Lithuanian Ambassador to Italy, Malta and San Marino
- Incumbent
- Assumed office 10 October 2022
- Prime Minister: Saulius Skvernelis Ingrida Šimonytė Gintautas Paluckas
- Preceded by: Ričardas Šlepavičius

Personal details
- Born: 24 February 1972 (age 54) Lithuania
- Spouse: Dainius Kreivys
- Children: 2
- Alma mater: Vilnius University Jean Moulin University Lyon 3

= Dalia Kreivienė =

Lithuanian diplomat (born 1972)

Dalia Kreivienė (born 24 February 1972) is a Lithuanian diplomat. She has served as Deputy head of the Lithuanian Embassy in France. Since 2022, she has served as Lithuanian Ambassador to Italy, Malta and San Marino.

== Career ==
Kreivienė was born on 24 February 1972. She is polylingual and speaks English, French, Italian and Russian.

Kreivienė studied a Bachelors degree in Finance, Business Administration and Management at Vilnius University, studying at the Jean Moulin University Lyon 3 in Paris, France, for a year on an Erasmus Programme. She studied a Masters degree in Master in Business Administration and Management at Vilnius University. She later studied Business Administration at the Baltic Management Institute (BMI).

After graduating in 1997, Kreivienė began her diplomatic career in 1998.

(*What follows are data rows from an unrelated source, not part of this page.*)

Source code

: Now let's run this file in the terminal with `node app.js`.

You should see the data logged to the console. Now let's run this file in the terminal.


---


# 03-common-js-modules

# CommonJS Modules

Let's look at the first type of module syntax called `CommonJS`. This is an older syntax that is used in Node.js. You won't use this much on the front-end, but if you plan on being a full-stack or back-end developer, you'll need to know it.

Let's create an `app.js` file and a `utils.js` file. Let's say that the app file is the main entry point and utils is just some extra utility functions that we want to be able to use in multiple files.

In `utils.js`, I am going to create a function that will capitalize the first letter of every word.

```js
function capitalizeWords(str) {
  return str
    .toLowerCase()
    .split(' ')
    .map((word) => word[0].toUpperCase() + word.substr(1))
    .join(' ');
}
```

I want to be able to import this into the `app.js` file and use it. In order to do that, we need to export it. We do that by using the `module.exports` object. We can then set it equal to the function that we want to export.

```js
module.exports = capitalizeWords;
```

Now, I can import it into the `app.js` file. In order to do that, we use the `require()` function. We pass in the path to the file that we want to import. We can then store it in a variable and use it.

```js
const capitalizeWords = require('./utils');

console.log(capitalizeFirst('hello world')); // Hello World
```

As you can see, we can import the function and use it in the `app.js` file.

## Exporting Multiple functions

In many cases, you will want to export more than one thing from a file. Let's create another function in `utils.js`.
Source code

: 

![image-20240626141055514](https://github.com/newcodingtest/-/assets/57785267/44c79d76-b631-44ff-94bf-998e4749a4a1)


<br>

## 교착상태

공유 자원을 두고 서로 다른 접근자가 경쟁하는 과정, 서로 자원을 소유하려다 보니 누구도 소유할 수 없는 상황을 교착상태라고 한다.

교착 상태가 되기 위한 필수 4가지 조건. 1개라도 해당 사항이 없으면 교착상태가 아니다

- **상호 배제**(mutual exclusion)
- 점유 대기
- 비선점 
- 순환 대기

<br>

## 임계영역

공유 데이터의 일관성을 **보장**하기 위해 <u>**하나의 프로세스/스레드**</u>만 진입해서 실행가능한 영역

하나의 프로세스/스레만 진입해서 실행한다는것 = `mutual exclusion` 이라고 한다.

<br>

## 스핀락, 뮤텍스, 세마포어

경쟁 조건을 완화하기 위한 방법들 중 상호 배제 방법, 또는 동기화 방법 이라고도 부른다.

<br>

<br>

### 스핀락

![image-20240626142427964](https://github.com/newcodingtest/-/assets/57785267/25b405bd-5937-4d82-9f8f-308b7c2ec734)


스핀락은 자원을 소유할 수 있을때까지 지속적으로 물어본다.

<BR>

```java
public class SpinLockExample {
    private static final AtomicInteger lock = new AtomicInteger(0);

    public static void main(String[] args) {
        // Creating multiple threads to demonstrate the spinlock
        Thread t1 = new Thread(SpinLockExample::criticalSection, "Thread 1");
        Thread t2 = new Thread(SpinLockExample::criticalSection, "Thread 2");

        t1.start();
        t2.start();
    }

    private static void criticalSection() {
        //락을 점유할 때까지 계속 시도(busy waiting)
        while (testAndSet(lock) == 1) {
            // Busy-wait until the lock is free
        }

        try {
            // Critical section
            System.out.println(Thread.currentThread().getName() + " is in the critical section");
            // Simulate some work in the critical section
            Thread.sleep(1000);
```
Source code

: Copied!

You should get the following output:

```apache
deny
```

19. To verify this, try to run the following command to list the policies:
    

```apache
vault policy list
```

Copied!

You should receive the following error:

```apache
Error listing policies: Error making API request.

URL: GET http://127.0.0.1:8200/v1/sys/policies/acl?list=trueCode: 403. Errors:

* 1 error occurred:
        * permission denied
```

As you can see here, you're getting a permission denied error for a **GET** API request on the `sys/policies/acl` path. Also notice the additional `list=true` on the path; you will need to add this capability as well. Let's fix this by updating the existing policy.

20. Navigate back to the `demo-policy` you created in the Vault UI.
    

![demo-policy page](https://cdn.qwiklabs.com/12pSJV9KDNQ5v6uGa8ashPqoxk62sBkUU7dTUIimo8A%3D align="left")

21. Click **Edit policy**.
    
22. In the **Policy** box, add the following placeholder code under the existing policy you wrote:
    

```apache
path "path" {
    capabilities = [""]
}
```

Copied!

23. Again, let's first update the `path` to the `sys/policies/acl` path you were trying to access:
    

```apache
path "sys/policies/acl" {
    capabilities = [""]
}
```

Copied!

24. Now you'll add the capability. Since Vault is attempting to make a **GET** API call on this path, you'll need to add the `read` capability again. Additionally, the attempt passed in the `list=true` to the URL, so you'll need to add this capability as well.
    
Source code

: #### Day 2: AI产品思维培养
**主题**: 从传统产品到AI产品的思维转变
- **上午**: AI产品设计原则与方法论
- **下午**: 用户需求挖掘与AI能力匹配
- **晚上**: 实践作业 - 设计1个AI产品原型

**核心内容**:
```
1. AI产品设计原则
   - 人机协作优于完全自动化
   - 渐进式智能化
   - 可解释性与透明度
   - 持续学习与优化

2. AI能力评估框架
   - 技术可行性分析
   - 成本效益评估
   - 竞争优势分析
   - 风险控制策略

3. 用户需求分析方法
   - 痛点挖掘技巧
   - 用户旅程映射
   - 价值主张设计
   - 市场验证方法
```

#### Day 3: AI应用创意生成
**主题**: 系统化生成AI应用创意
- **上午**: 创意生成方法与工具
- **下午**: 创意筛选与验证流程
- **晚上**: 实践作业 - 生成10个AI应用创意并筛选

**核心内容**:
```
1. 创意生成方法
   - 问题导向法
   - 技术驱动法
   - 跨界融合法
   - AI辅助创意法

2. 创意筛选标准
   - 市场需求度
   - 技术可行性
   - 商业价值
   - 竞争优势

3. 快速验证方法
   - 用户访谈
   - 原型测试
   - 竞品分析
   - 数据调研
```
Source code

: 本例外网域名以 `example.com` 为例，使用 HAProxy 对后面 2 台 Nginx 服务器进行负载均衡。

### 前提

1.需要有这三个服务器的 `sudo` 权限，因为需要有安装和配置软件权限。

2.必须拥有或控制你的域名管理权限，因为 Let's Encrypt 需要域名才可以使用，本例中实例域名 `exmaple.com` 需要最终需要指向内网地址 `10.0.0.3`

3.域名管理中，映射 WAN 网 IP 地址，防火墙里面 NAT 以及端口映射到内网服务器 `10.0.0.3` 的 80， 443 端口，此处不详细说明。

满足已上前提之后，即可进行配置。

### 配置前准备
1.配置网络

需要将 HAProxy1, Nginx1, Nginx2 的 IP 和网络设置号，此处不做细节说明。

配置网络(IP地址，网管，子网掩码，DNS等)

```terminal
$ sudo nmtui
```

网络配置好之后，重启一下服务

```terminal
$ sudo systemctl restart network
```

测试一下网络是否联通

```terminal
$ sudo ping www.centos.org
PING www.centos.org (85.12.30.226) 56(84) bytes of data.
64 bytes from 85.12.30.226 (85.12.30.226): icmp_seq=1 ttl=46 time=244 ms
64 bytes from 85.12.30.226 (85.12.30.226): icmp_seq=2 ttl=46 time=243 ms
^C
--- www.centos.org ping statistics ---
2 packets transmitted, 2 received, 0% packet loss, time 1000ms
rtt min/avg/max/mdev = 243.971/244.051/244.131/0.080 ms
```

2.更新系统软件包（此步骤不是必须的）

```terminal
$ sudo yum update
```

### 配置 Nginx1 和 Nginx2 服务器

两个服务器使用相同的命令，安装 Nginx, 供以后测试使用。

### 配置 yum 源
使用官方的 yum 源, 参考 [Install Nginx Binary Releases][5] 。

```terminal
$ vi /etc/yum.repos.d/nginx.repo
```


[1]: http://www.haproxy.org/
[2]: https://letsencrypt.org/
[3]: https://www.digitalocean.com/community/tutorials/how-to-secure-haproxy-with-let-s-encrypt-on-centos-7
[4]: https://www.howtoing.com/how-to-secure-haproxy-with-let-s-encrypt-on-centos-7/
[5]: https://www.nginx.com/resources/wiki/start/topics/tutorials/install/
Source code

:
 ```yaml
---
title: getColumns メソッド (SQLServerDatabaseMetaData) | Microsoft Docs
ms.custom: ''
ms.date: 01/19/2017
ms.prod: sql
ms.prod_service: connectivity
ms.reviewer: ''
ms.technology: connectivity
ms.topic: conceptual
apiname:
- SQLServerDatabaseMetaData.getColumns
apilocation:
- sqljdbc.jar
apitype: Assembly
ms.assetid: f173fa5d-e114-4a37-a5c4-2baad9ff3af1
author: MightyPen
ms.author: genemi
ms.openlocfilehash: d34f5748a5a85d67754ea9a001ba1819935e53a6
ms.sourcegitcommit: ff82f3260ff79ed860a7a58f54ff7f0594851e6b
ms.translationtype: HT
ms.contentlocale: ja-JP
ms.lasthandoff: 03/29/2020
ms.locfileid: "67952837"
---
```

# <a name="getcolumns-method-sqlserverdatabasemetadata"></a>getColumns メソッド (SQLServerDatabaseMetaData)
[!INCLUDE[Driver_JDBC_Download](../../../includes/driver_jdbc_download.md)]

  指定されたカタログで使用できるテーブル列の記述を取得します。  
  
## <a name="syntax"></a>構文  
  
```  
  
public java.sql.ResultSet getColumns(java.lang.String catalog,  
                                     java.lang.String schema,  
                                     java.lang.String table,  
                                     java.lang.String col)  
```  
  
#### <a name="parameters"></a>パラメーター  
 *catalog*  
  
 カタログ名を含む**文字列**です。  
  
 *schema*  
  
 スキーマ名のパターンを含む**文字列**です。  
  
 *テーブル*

From 2019, Kreivienė was the Director of the Department of External Economic Relations and Economic Security Policy at the Lithuanian Ministry of Foreign Affairs (MFA).

On 10 October 2022, Kreivienė was appointed as Lithuanian Ambassador to Italy, Malta and San Marino and as Permanent Representative of Lithuania to the Food and Agriculture Organization of the United Nations. She was nominated by the cabinet, of which her husband was a member, which raised concerns about a potential conflict of interest. The concerns were dismissed and her nomination was publicly supported by the President Gitanas Nausėda, as well as Prime Minister Ingrida Šimonytė.

In post, Kreivienė has worked on cooperation between Lithuania and Italy in the cultural, tourism and transport fields. In 2024, she represented Lithuania at the 75th International Astronautical Congress (IAC) in Milan. In 2025, she celebrated the launch of Ryanair’s summer flight route from Pescara in Abruzzo, Italy, to Kaunas in Lithuania and spoke at a panel event titled "Lithuania and Europe: Past, Present and Future" at the Guarini Institute for Public Affairs, John Cabot University in Rome. She has also visited institutions including the Port System Authority of the Central Adriatic Sea, the NATO Rapid Deployable Corps Italy (NRDC-ITA) Headquarters and the National Cancer Institute.

== Personal life ==
Kreivienė is married to Dainius Kreivys, a Lithuanian politician with the Homeland Union party and the Lithuanian Minister of Energy in the Šimonytė Cabinet (2020–2024). The couple have a son, Daumantas, and a daughter, Gabrielė Marija.

Kreivienė and her husband were ranked as 4th and 5th wealthiest politicians and public servants in 2020.